Little Rock Port Authority Railroad

Overview
- Headquarters: Little Rock, Arkansas
- Reporting mark: LRPA
- Locale: Arkansas
- Dates of operation: 1968–present

Technical
- Track gauge: 4 ft 8+1⁄2 in (1,435 mm) standard gauge
- Length: 20 mi (32 km)

= Little Rock Port Authority Railroad =

The Port of Little Rock Railroad, sometimes called the Little Rock Port Authority Railroad, provides switching services through a 20-mile system of tracks at the 4,000-acre Little Rock Port Industrial Park at the Port of Little Rock, Arkansas. It provides port access and railroad interchange services not only to the more than twenty businesses at the park, but also to any business seeking to ship or receive cargo through the McClellan-Kerr Arkansas River Navigation System.

==History==
Purchase of 151 acres in July 1967 started the planning process for the dock area at the Port.
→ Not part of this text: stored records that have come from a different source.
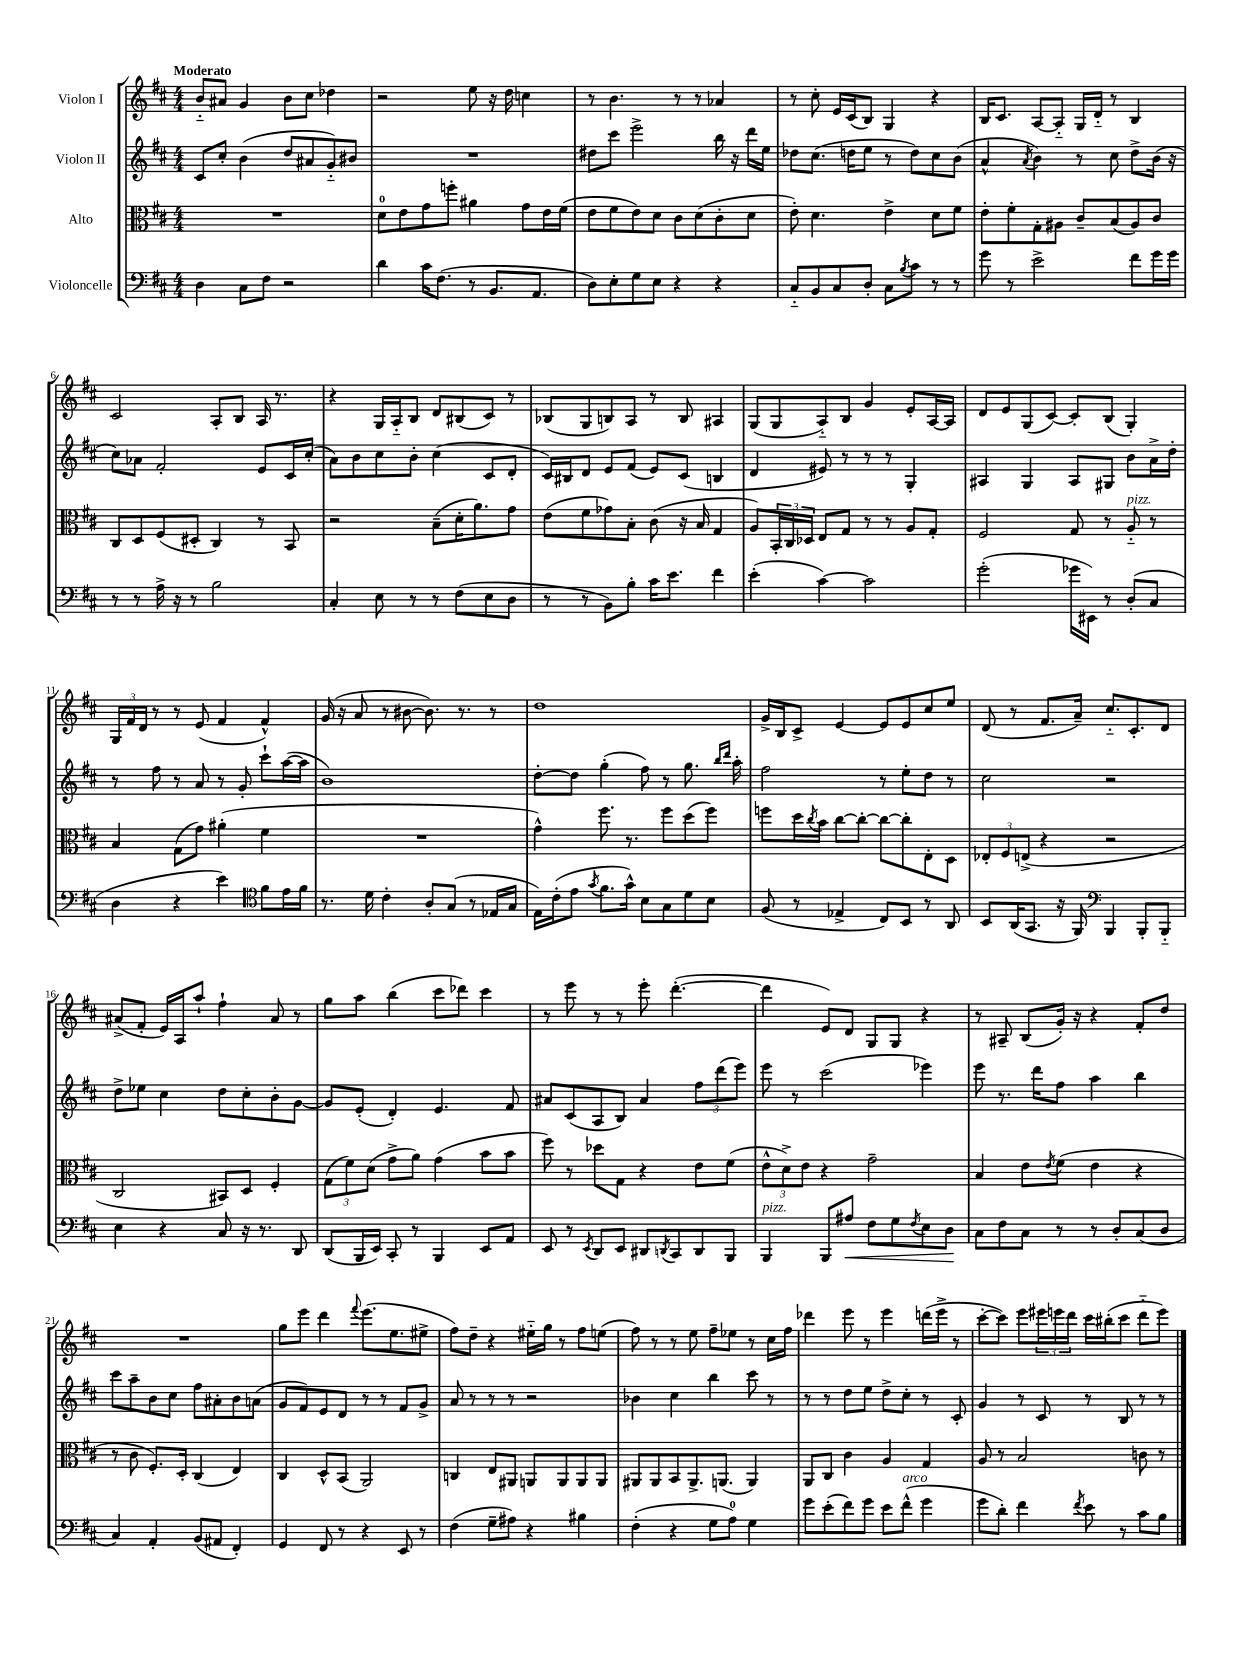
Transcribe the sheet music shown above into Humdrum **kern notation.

**kern	**dynam	**kern	**kern	**kern
*part4	*part4	*part3	*part2	*part1
*staff4	*staff4	*staff3	*staff2	*staff1
*I"Violoncelle	*	*I"Alto	*I"Violon II	*I"Violon I
*clefF4	*	*clefC3	*clefG2	*clefG2
*k[f#c#]	*	*k[f#c#]	*k[f#c#]	*k[f#c#]
*M4/4	*	*M4/4	*M4/4	*M4/4
=1	=1	=1	=1	=1
!	!	!	!	!LO:TX:a:B:t=Moderato
4D\	.	1r	8c#/L	8b/L
.	.	.	8cc#'/J	8a#X/J
8C#\L	.	.	(4b\	4g/
8F#\J	.	.	.	.
2r	.	.	8dd/L	8b\L
.	.	.	8a#X/	8cc#\J
.	.	.	8g/)	4dd-X\
.	.	.	8b#X/J	.
=2	=2	=2	=2	=2
4d\	.	8d\L	1r	2r
.	.	8e\	.	.
16c#\KL	.	8g\	.	.
(8.F#\J	.	.	.	.
.	.	8ffn'\J	.	.
8r	.	4a#X\	.	8ee\
8.BB/L	.	.	.	16r
.	.	.	.	16dd\
.	.	8g\L	.	4ccn\
8.AA/J	.	.	.	.
.	.	16e\L	.	.
.	.	(16f#\JJ	.	.
=3	=3	=3	=3	=3
8D\L)	.	8e\L	8dd#X\L	8r
8E'\	.	8f#\	8ccc#\J	4.b\
8G\	.	8e\)	2eee^\	.
8E\J	.	8d\J	.	.
4r	.	8c#\L	.	8r
.	.	(8d\	.	8r
4r	.	8c#'\	16bb\	4a-X/
.	.	.	16r	.
.	.	8d\J	16ddd\LL	.
.	.	.	16ee\JJ	.
=4	=4	=4	=4	=4
8C#/L	.	8e'\)	8dd-X\L	8r
8BB/	.	4.d\	(8.cc#\J	8cc#'\
8C#/	.	.	.	16e/LL
.	.	.	16ddn\KL	(16c#/J
8D'/J	.	.	8ee\J	8B/J)
8C#\L	.	4e^\	8r	4G/
8qB/	.	.	.	.
8c#\J	.	.	8dd\L)	.
8r	.	8d\L	8cc#\	4r
8r	.	8f#\J	(8b\J	.
=5	=5	=5	=5	=5
8g\	.	8e'\L	4a^^/	16B/KL
.	.	.	.	8.c#/J
8r	.	8f#'\	.	.
.	.	.	8qa/	.
2e^\	.	8G'\	4b\)	[8A/L
.	.	8A#X\J	.	8A/J]
.	.	8c#~/L	8r	16G/LL
.	.	.	.	16d/JJ
.	.	(8B/	8cc#\	8r
8f#\L	.	8A#/)	8dd^\L	4B/
16g\L	.	8c#/J	(16b\Jk	.
16g\JJ	.	.	16r	.
!!LO:LB:g=z
=6	=6	=6	=6	=6
8r	.	8C#/L	8cc#\L)	2c#/
8r	.	8D/	8a-X\J	.
16A^\	.	(8F#/	2f#'/	.
16r	.	.	.	.
8r	.	8D#X'/J	.	.
2B\	.	4C#/)	.	8A'/L
.	.	.	.	8B/J
.	.	8r	8e/L	16A/
.	.	.	.	8.r
.	.	8BB/	16c#/L	.
.	.	.	(16cc#'/JJ	.
=7	=7	=7	=7	=7
4C#'/	.	2r	8a\L)	4r
.	.	.	8b\	.
8E\	.	.	8cc#\	16G/LL
.	.	.	.	16A/J
8r	.	.	8b'\J	8B/J
8r	.	(8B~\L	(4cc#\	8d/L
(8F#\L	.	16d'\K	.	(8B#X/
.	.	8.a\)	.	.
8E\	.	.	8c#/L	8c#/J)
8D\J	.	8g\J	8d'/J	8r
=8	=8	=8	=8	=8
8r	.	(8e\L	16c#/LL)	(8B-X/L
.	.	.	16B#X/J	.
8r	.	8f#\	8d/J	8G/
8BB\L)	.	8g-X\)	8e/L	8Bn/)
8B'\J	.	8B'\J	(8f#/J	8A/J
16c#\KL	.	(8c#\	8e/L)	8r
8.e\J	.	.	.	.
.	.	16r	(8c#/J	8B/
.	.	16B/	.	.
4f#\	.	4G/	4Bn/	4A#X/
=9	=9	=9	=9	=9
(4e'\	.	8A/L)	4d/	(8G/L
.	.	24BB'/L	.	8G/
.	.	24C#/	.	.
.	.	24D-X/JJ	.	.
[4c#\)	.	8E/L	8e#X/)	8A/)
.	.	8G/J	8r	8B/J
2c#\]	.	8r	8r	4g/
.	.	8r	8r	.
.	.	8A/L	4G'/	8e'/L
.	.	8G'/J	.	[16A/L
.	.	.	.	16A/JJ]
=10	=10	=10	=10	=10
(2g'\	.	2F#/	4A#X/	8d/L
.	.	.	.	8e/
.	.	.	4G/	(8G/
.	.	.	.	[8c#/J)
16g-X\LL	.	8G/	8A#/L	8c#'/L]
16EE#X\JJ)	.	.	.	.
8r	.	8r	8G#X/J	(8B/J
!	!	!LO:TX:a:i:t=pizz.	!	!
(8D'/L	.	8A/	8b\L	4G'/)
8C#/J	.	8r	16a^\L	.
.	.	.	16dd'\JJ	.
!!LO:LB:g=z
=11	=11	=11	=11	=11
4D\	.	4B/	8r	24G/LL
.	.	.	.	24f#/
.	.	.	.	24d/JJ
.	.	.	8ff#\	8r
4r	.	(8G\L	8r	8r
.	.	8g\J)	8a/	(8e/
4e\)	.	(4a#X'\	8r	4f#/
.	.	.	8g'/	.
*clefC4	*	*	*	*
8f#\L	.	4f#\	8ccc#`\L	4f#^^/)
16e\L	.	.	([16aa\L	.
16f#\JJ	.	.	16aa\JJ]	.
=12	=12	=12	=12	=12
8.r	.	1r	1b)	(16g/
.	.	.	.	16r
.	.	.	.	8a/
16d\	.	.	.	.
4c#'\	.	.	.	8r
.	.	.	.	[8b#X\
8A'/L	.	.	.	8.b#\])
(8G/J	.	.	.	.
.	.	.	.	8.r
8r	.	.	.	.
16E-X/LL	.	.	.	8r
16G/JJ	.	.	.	.
=13	=13	=13	=13	=13
16E\LL)	.	4g^^\)	[8dd'\L	1dd
(16c#'\J	.	.	.	.
8e\J	.	.	8dd\J]	.
8qg/	.	.	.	.
8.f#\L	.	8.ff#\	(4gg'\	.
16g^^\Jk)	.	8.r	.	.
8B\L	.	.	8ff#\)	.
8G\	.	8ff#\L	8r	.
8d\	.	(8dd\	8.gg\	.
8B\J	.	8ff#\J)	.	.
.	.	.	16qqbb/LL	.
.	.	.	16qqddd/JJ	.
.	.	.	16aa'\	.
=14	=14	=14	=14	=14
(8F#/	.	8ffn\L	2ff#\	16g^/LL
.	.	.	.	16B/J
8r	.	16dd\L	.	8c#^/J
.	.	8qcc#/	.	.
.	.	16b\JJ	.	.
4E-X^/	.	[8cc#\L	.	[4e/
.	.	8cc#'\J_	.	.
8C#/L)	.	8cc#\L_	8r	8e/L]
8BB/J	.	8cc#'\]	8ee'\L	8e/
8r	.	8E'\	8dd\J	8cc#/
8AA/	.	8D\J	8r	8ee/J
=15	=15	=15	=15	=15
8BB/L	.	12E-X'/L	2cc#\	(8d/
.	.	12F#/	.	.
(16AA/K	.	.	.	8r
.	.	(12En^/J	.	.
8.GG/J	.	.	.	.
.	.	4r	.	8.f#/L
16r	.	.	.	.
16FF#/)	.	.	.	16a~/Jk)
*clefF4	*	*	*	*
4BBB/	.	2r	2r	8.cc#/L
.	.	.	.	8.c#'/
8BBB'/L	.	.	.	.
8BBB/J	.	.	.	8d/J
!!LO:LB:g=z
=16	=16	=16	=16	=16
4E\	.	2C#/	8dd^\L	(8a#X^/L
.	.	.	8ee-X\J	8f#'/J
4r	.	.	4cc#\	16e/LL)
.	.	.	.	16A/J
.	.	.	.	8aa`/J
8C#/	.	8BB#X/L)	8dd\L	4ff#`\
16r	.	8D/J	8cc#'\	.
8.r	.	.	.	.
.	.	4F#'/	8b'\	8a#/
8DD/	.	.	[8g\J	8r
=17	=17	=17	=17	=17
(8DD/L	.	(12G\L	8g/L]	8gg\L
.	.	12f#\)	.	.
16BBB/L	.	.	(8e'/J	8aa\J
.	.	(12d\J	.	.
16EE/JJ)	.	.	.	.
8CC#'/	.	8g^\L	4d'/)	(4bb\
8r	.	8a\J)	.	.
4BBB/	.	(4g\	4.e/	8ccc#\L
.	.	.	.	8ddd-X\J)
8EE/L	.	8b\L	.	4ccc#\
8AA/J	.	8b\J	8f#/	.
=18	=18	=18	=18	=18
8EE/	.	8ff#\)	8a#X/L	8r
8r	.	8r	(8c#/	8eee\
8qEE/	.	.	.	.
8DD/L	.	8dd-X\L	8A/	8r
8EE/J	.	8G\J	8B/J)	8r
8DD#X/L	.	4r	4a#/	8eee'\
8qDDn/	.	.	.	.
8CC#/	.	.	.	([4.ddd'\
8DD/	.	8e\L	12ff#\L	.
.	.	.	(12ddd\	.
8BBB/J	.	(8f#\J	.	.
.	.	.	12eee\J)	.
=19	=19	=19	=19	=19
!LO:TX:a:i:t=pizz.	!	!	!	!
4BBB/	.	12e^^\L	8eee\	4ddd\]
.	.	12d^\)	.	.
.	.	.	8r	.
.	.	12e\J	.	.
8BBB/L	.	4r	(2ccc#\	8e/L)
!	!LO:HP:b	!	!	!
8A#X/J	<	.	.	8d/J
8F#\L	.	2g~\	.	8G/L
8G\	.	.	.	8G/J
8qF#/	.	.	.	.
8E\	.	.	4eee-X\)	4r
8D\J	.	.	.	.
.	[	.	.	.
=20	=20	=20	=20	=20
8C#\L	.	4B/	8eee\	8r
8F#\	.	.	8.r	8A#X~/
8C#\J	.	8e\L	.	(8B/L
.	.	.	16ddd\KL	.
.	.	8qe/	.	.
8r	.	(8f#\J	8ff#\J	16g'/Jk)
.	.	.	.	16r
8r	.	4e\	4aa\	4r
8D'/L	.	.	.	.
(8C#/	.	4r	4bb\	8f#'/L
8D/J	.	.	.	8dd/J
!!LO:LB:g=z
=21	=21	=21	=21	=21
4C#/)	.	8r	8ccc#\L	1r
.	.	8c#\	8aa~\	.
4AA'/	.	8.F#'/L)	8b\	.
.	.	.	8cc#\J	.
.	.	16D'/Jk	.	.
(8BB/L	.	(4C#/	8ff#\L	.
8AA#X/J	.	.	8a#X'\	.
4FF#'/)	.	4E/)	8b\	.
.	.	.	(8an\J	.
=22	=22	=22	=22	=22
4GG/	.	4C#/	8g/L	8gg\L
.	.	.	8f#/)	8eee\J
8FF#/	.	8D^^/L	8e/	4ddd\
8r	.	(8BB/J	8d/J	.
.	.	.	.	8qqfff#/
4r	.	2AA/)	8r	(8.eee\L
.	.	.	8r	.
.	.	.	.	8.ee\
8EE/	.	.	8f#/L	.
8r	.	.	8g^/J	8ee#X^\J
=23	=23	=23	=23	=23
(4F#\	.	4Cn/	8a/	8ff#\L)
.	.	.	8r	8dd~\J
8G~\L	.	8E/L	8r	4r
8A#X\J)	.	8AA#X/J	8r	.
4r	.	8AAn/L	2r	16ee#X\LL
.	.	.	.	16gg\JJ
.	.	8AA/	.	8r
4B#X\	.	8AA/	.	8ff#\L
.	.	8AA/J	.	(8een\J
=24	=24	=24	=24	=24
(4F#'\	.	8AA#X/L	4b-X\	8ff#\)
.	.	8AA#/	.	8r
4r	.	8BB/	4cc#\	8r
.	.	8.AA#^/	.	8ee\
8G\L	.	.	4bb\	8ff#~\L
.	.	(8.AAn/J	.	.
8A\J)	.	.	.	8ee-X\J
4G\	.	4AA/)	8ccc#\	8r
.	.	.	8r	16cc#\LL
.	.	.	.	16ff#\JJ
=25	=25	=25	=25	=25
8g\L	.	8AA/L	8r	4ddd-X\
(8e'\	.	8C#/J	8r	.
8f#\)	.	4c#\	8dd\L	8eee\
8g\J	.	.	8ee\J	8r
8e\L	.	4A/	8dd^\L	4eee\
!LO:TX:a:i:t=arco	!	!	!	!
(8f#^^\J	.	.	8cc#'\J	.
4g\	.	4G/	8r	(16dddn\LL
.	.	.	.	16eee^\JJ
.	.	.	8c#'/	8r
=26	=26	=26	=26	=26
8g\L	.	8A/	4g/	[8ccc#'\L
8d'\J)	.	8r	.	8ccc#\J])
4f#\	.	2B/	8r	8eee\L
.	.	.	8c#/	24eee#X\L
.	.	.	.	24eeen\
.	.	.	.	24ddd\JJ
8qf#/	.	.	.	.
8e\	.	.	8r	16ccc#\LL
.	.	.	.	(16bb#X'\J
8r	.	.	8B/	8ccc#\J
8c#\L	.	8cn\	8r	8ddd\L
8B\J	.	8r	8r	8eee\J)
==	==	==	==	==
*-	*-	*-	*-	*-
Four miles of railroad were constructed by July, 1968, the year in which the port began operations. In 1970, the railroad connected to what were then the Rock Island Railroad and the Missouri Pacific Railroad, and started work on a classification yard. By 1974 the classification yard was complete. In 1977, railroad engine storage and maintenance buildings were completed.

==Interchange==
The line extends from the dock to the interchange point with what is now the Union Pacific (UP) at a junction near Clinton National Airport. Access to what is now the BNSF is obtained through trackage/haulage rights.

==Operations==
The port railroad operates with two locomotives and five crew members. It utilizes a tandem unit with an EMD GP15-1 locomotive owned by the port, and one EMD SW1500 locomotive leased from GATX. The railroad handles over 20,000 cars annually.